Таня Лурье, дочь Семёна Владимировича, станет ученицей Варвары. Красивая голубоглазая девочка с пепельными волосами, по-ученически влюбленная в свою учительницу, будет часто появляться на страницах ее мемуарных записок. “Завтра пойду, например, на «пурим», – сообщает Варвара Леонилле в письме 1901 года. – Там будет детский маскарад – дитя, в которое я влюбилась со всем эксцессом стародевической страсти, будет в неаполитанском костюме [Татьяна Лурье]. Но дело не в том. Я пойду на Пурим, потому что там будут и взрослые [Семён Лурье]. И я лелею сумасшедшую мысль подойти к первому попавшемуся золотому и сказать: дай мне кусок золота величиной с твою голову. Я давно собиралась сделать это. Но почему, скажи мне, полевая маргаритка, законная жена, девочка Красная шапочка и Архангел Гавриил – скажи мне, почему я, которую еще «у наших» называли Эвтиждой, никак не соберусь сделать этого. И мало того – когда это золото – и телец подходят сами ко мне и мычат выжидательно – и стоит только протянуть руку – я вдруг всем существом предпочитаю ему нищету и отчаяние из-за пяти рублей”.
Настя тоже была под обаянием его личности и посвятила ему стихотворение.
еврейская мелодия
1900-е
В эти годы состоялась общая поездка Варвары и Шестова в дачный дом Семёна Лурье в Тарусе на Оке, о которой она вспоминает в дневниках. Скорее всего, это было в 1904–1905 годах. Улеглись страсти. Все стало более определенным. У каждого было свое дело, но они все время были связаны – общим прошлым и новыми друзьями.
И вспомнилось, как много-много лет тому назад мы ехали с Львом Исааковичем из Тарусы в именье (забыла, чье), где снял на лето барский дом С.В. Лурье. Помню мост, его арки. Голубое, в перистых облаках небо, голубой простор Оки, лиловые дали. Стройные сосны по берегу. Щедрая, полнозвучная красота солнечного летнего дня. И вдруг Лев Исаакович спросил меня:
– А вам не кажется, что все это сон?
– Что – сон?
– Все, что вокруг. И то, что мы с вами едем к Лурье. И все, что с нами совершается. Вся наша жизнь на этом свете.
Тогда я лишь отчасти поняла, что он хотел мне сказать.

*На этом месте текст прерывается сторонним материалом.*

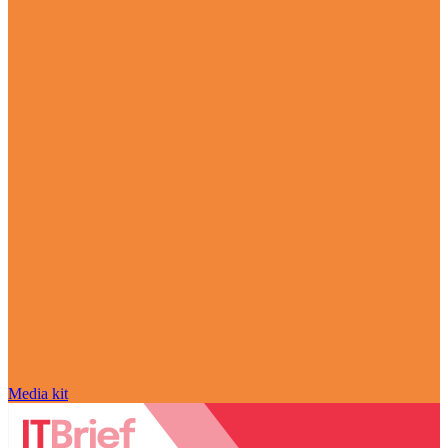
Media kit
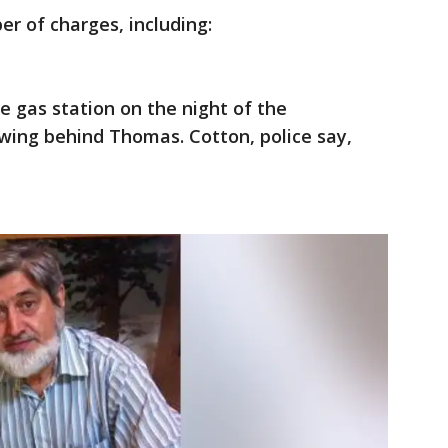
 of charges, including:
e gas station on the night of the
wing behind Thomas. Cotton, police say,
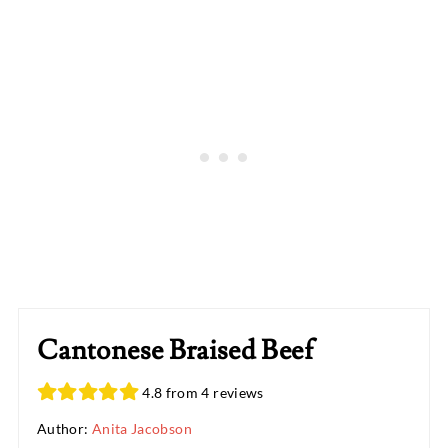
Cantonese Braised Beef
4.8 from 4 reviews
Author:
Anita Jacobson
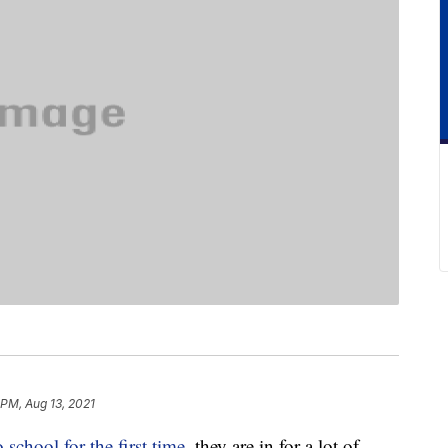
 PM, Aug 13, 2021
o school for the first time
, they are in for a lot of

Но после, в такие минуты, как сегодня на пороге ванной, понимаю ясно – исходя от ощущения близкого пробуждения.
Далее, продолжая свои воспоминания, Варвара писала:
…сказочно тепло вспомнилось вдруг Сенькино[126]

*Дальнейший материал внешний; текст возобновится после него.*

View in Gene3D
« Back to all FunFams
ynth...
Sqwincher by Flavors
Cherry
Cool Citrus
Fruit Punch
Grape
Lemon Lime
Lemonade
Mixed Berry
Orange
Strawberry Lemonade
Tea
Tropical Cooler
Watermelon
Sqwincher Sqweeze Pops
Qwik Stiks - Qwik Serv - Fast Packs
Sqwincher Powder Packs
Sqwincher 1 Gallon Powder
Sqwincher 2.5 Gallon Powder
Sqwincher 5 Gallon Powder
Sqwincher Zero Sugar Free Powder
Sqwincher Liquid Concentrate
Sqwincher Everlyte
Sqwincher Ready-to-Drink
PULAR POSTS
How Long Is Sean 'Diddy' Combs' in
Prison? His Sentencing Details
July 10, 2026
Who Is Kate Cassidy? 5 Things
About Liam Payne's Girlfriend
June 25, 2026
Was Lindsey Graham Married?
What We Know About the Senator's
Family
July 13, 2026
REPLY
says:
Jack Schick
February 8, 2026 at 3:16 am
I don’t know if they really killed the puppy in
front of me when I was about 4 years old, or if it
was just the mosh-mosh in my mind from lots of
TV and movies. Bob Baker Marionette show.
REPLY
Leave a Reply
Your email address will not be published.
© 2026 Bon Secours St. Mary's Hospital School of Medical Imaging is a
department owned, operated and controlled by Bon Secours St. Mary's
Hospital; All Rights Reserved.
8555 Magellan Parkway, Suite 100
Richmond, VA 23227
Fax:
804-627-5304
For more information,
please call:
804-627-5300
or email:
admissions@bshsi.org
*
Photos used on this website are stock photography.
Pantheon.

, именье на Оке, где гостили в семье Лурье, одновременно я и Шестов. То, что называют “личной” жизнью и у него, и у меня шло по отдельным руслам. Но было общее русло неизменного сопутничества душ. И каждая встреча, каждый разговор были проникнуты ощущением – теплым и нездешне – праздничным. Ко-гда он уехал (Шестов), осталось общество Тани Лурье и Лили (сестры М.В. Шика) – ученически в меня влюбленных и мною нежно любимых. Лев Шестов и Лиля в загробном мире. Таня – давно в загадочной стране, называемой безумие. В Париже в какой-то лечебнице. Может быть, и она уже прошла земной предел, хотя в сновидениях моих, какими общаюсь с миром потусторонним я встречаю только Льва Шестова и Лилю. Таню же, если и вижу – встречаю в аспекте, в каком вижусь с моими живыми друзьями. И вот – забыто почти все, о чем говорили они со мной под липами и елями огромного парка и на песчаной отмели Оки. Памятны лишь некоторые темы разговоров. Но помнится общий колорит устремленности друг к другу, бережного внимания и неослабного интереса. Помнится, как лестница, ведущая на какую-то ступень горного царства, куда мы вместе должны были войти.И еще помнится овраг, который тянулся до самого поля через огромный, тенистый парк, где жили совы и белки. Какая-то большущая белая сова два раза прилетала к моему окну перед рассветом, садилась на соседнюю елку и стучала клювом в окно. И залетали несколько раз в мою комнату летучие мыши. Эти аксессуары средневековых ведьм дали повод девочкам и Л. Шестову и другим взрослым шутить надо мной, обвиняя меня в колдовстве[127]
.Конечно, она колдунья в прежнем смысле. Лечит прикосновением рук, заговорами, постоянно видит вещие сны. Необычность ее мировосприятия, общение с потусторонним – притягивали к ней поэта Елену Гуро и прозаика Даниила Андреева.